Belews Lake north of Winston Salem now has them, where they make up 45% of bass surveyed. (five years ago, they were 12%)
They have a legendary reputation for being pugnacious fighters. I have only caught three, and think they fight not much different from largemouth.
No way I want to trade my 7 or 8 pound largemouth for a three pound spot. Just go online and look at the ads from these Lake Norman guides.
Grinning like a mule eating briers while they hold up some scrawny, 14 inch spot.
I don't get some guys fascination with them. Give me the fat, acrobatic smallie, or the tough bulldog pull of a chunky largemouth any day over these skinny snakes called spotted bass!


----------



## NCbassattack (May 5, 2014)

An update. The NCWRC has raised the smallmouth limit from 12 inches to 14 inches, just like largemouth.
And, to protect our two native fish, they added the spotted bass to that limit as well.
Now, keep in mind, I don't keep any of these fish, always practice catch and release. But I hate to think the invading spot will be afforded protection just because they resemble the others.
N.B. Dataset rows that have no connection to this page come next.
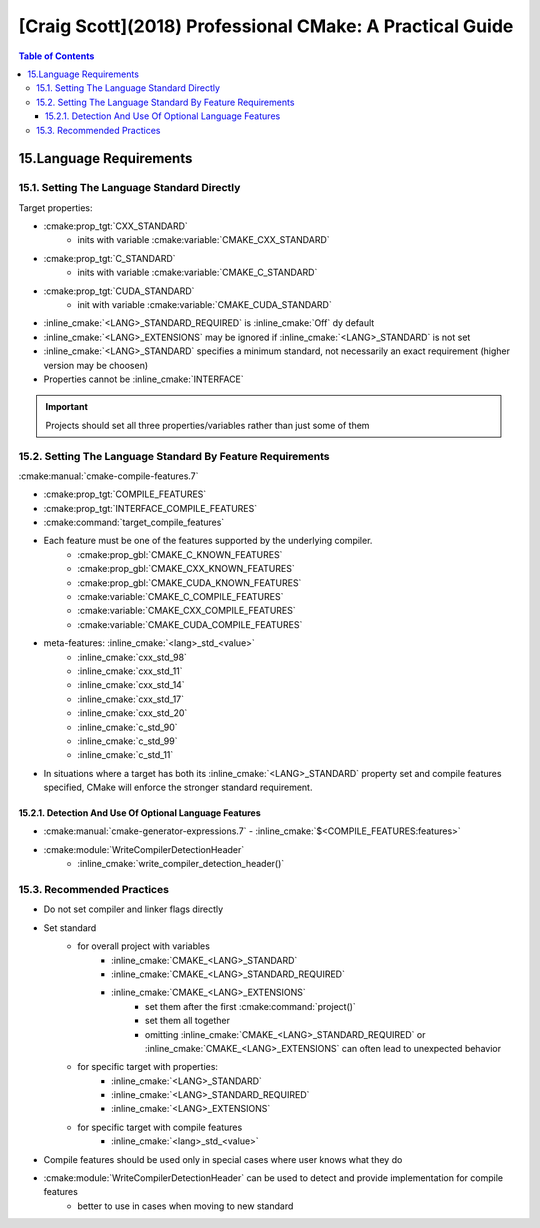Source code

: #########################################################
[Craig Scott](2018) Professional CMake: A Practical Guide
#########################################################

.. contents:: Table of Contents
    :backlinks: top

************************
15.Language Requirements
************************

15.1. Setting The Language Standard Directly
============================================

Target properties:

- :cmake:prop_tgt:`CXX_STANDARD`
    - inits with variable :cmake:variable:`CMAKE_CXX_STANDARD`
- :cmake:prop_tgt:`C_STANDARD`
    - inits with variable :cmake:variable:`CMAKE_C_STANDARD`
- :cmake:prop_tgt:`CUDA_STANDARD`
    - init with variable :cmake:variable:`CMAKE_CUDA_STANDARD`


.. code-block:: cmake
    :linenos:
    :caption: Setting standard for target
    :name: code_15_1_listing_0

    # target properties

    set_property(TARGET c_tgt
        PROPERTY
            # C_STANDARD: 90, 99, 11
            C_STANDARD          11
            # C_STANDARD_REQUIRED: On/Off
            # Default: Off
            C_STANDARD_REQUIRED On
            # C_EXTENSIONS: On/Off
            # Default: On
            C_EXTENSIONS        Off
    )

    set_property(TARGET cxx_tgt
        PROPERTY
            # CXX_STANDARD: 98, 11, 14, 17, 20
            CXX_STANDARD 11
            # CXX_STANDARD_REQUIRED: On/Off
            # Default: Off
            CXX_STANDARD_REQUIRED On
            # CXX_EXTENSIONS: On/Off
            # Default: On
            CXX_EXTENSIONS        Off
    )

.. role:: inline_cmake(code)
    :language: cmake
    :class: cmake-inline

- :inline_cmake:`<LANG>_STANDARD_REQUIRED` is :inline_cmake:`Off` dy default
- :inline_cmake:`<LANG>_EXTENSIONS` may be ignored if :inline_cmake:`<LANG>_STANDARD` is not set
- :inline_cmake:`<LANG>_STANDARD` specifies a minimum standard, not necessarily an exact requirement (higher version may be choosen)
- Properties cannot be :inline_cmake:`INTERFACE`

.. important::
    Projects should set all three properties/variables rather than just some of them

.. code-block:: cmake
    :linenos:
    :caption: Setting standard for all the targets
    :name: code_15_1_listing_1

    # Require C++11 and disable extensions for all targets
    set(CMAKE_CXX_STANDARD          11)
    set(CMAKE_CXX_STANDARD_REQUIRED On)
    set(CMAKE_CXX_EXTENSIONS        Off)


15.2. Setting The Language Standard By Feature Requirements
===========================================================

:cmake:manual:`cmake-compile-features.7`

- :cmake:prop_tgt:`COMPILE_FEATURES`
- :cmake:prop_tgt:`INTERFACE_COMPILE_FEATURES`
- :cmake:command:`target_compile_features`
- Each feature must be one of the features supported by the underlying compiler.
    - :cmake:prop_gbl:`CMAKE_C_KNOWN_FEATURES`
    - :cmake:prop_gbl:`CMAKE_CXX_KNOWN_FEATURES`
    - :cmake:prop_gbl:`CMAKE_CUDA_KNOWN_FEATURES`
    - :cmake:variable:`CMAKE_C_COMPILE_FEATURES`
    - :cmake:variable:`CMAKE_CXX_COMPILE_FEATURES`
    - :cmake:variable:`CMAKE_CUDA_COMPILE_FEATURES`
- meta-features: :inline_cmake:`<lang>_std_<value>`
    - :inline_cmake:`cxx_std_98`
    - :inline_cmake:`cxx_std_11`
    - :inline_cmake:`cxx_std_14`
    - :inline_cmake:`cxx_std_17`
    - :inline_cmake:`cxx_std_20`
    - :inline_cmake:`c_std_90`
    - :inline_cmake:`c_std_99`
    - :inline_cmake:`c_std_11`
- In situations where a target has both its :inline_cmake:`<LANG>_STANDARD` property set and compile features specified, CMake will enforce the stronger standard requirement.

15.2.1. Detection And Use Of Optional Language Features
-------------------------------------------------------

- :cmake:manual:`cmake-generator-expressions.7` - :inline_cmake:`$<COMPILE_FEATURES:features>`

.. code-block:: cmake
    :linenos:
    :caption: Provide override keyword support for library
    :name: code_15_2_1_listing_0

    add_library(foo ...)
    # Make override a feature requirement only if available
    target_compile_features(foo
        PUBLIC
            $<$<COMPILE_FEATURES:cxx_override>:cxx_override>
    )

    # Define the foo_OVERRIDE symbol so it provides the
    # override keyword if available or empty otherwise
    target_compile_definitions(foo
        PUBLIC
            $<$<COMPILE_FEATURES:cxx_override>:-Dfoo_OVERRIDE=override>
            $<$<NOT:$<COMPILE_FEATURES:cxx_override>>:-Dfoo_OVERRIDE>
    )

.. code-block:: c++
    :linenos:
    :caption: Usage example
    :name: code_15_2_1_listing_1

    class MyClass : public Base
    {
    public:
        void func() foo_OVERRIDE;
    };

- :cmake:module:`WriteCompilerDetectionHeader`
    - :inline_cmake:`write_compiler_detection_header()`

15.3. Recommended Practices
===========================

- Do not set compiler and linker flags directly
- Set standard
    - for overall project with variables
        - :inline_cmake:`CMAKE_<LANG>_STANDARD`
        - :inline_cmake:`CMAKE_<LANG>_STANDARD_REQUIRED`
        - :inline_cmake:`CMAKE_<LANG>_EXTENSIONS`
            - set them after the first :cmake:command:`project()`
            - set them all together
            - omitting :inline_cmake:`CMAKE_<LANG>_STANDARD_REQUIRED` or :inline_cmake:`CMAKE_<LANG>_EXTENSIONS` can often lead to unexpected behavior
    - for specific target with properties:
        - :inline_cmake:`<LANG>_STANDARD`
        - :inline_cmake:`<LANG>_STANDARD_REQUIRED`
        - :inline_cmake:`<LANG>_EXTENSIONS`
    - for specific target with compile features
        - :inline_cmake:`<lang>_std_<value>`
- Compile features should be used only in special cases where user knows what they do
- :cmake:module:`WriteCompilerDetectionHeader` can be used to detect and provide implementation for compile features
    - better to use in cases when moving to new standard

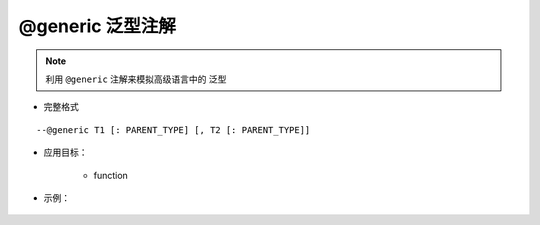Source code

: .. _ann_generic:

@generic 泛型注解
-------------------

.. note::
    利用 ``@generic`` 注解来模拟高级语言中的 ``泛型``

* 完整格式

::

--@generic T1 [: PARENT_TYPE] [, T2 [: PARENT_TYPE]]

* 应用目标：

    + function

* 示例：

    .. code-block:: lua
        :linenos:
        :emphasize-lines: 1,2,3,4,12

        ---@generic T : Transport, K
        ---@param param1 T
        ---@param param2 K
        ---@return T
        local function test(param1, param2)
            -- todo
        end
        
        ---@type Car
        local car = ...

        local value = test(car)

    .. image:: /images/annotation/generic.png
Sad.


----------



## Bassthumb (Aug 22, 2008)

Too hard for people to distinguish between LM and spot. With different length limits you would have too many keeping undersized largies and claiming they thought they were spots.


----------



## NCbassattack (May 5, 2014)

Yeah, I realize that. But it's still sad to me. I have friends who bemoan the fact that big largemouth are hard to find in Norman. Maybe educating the public would help? I can tell a spot from a largemouth 30 feet away. lol


----------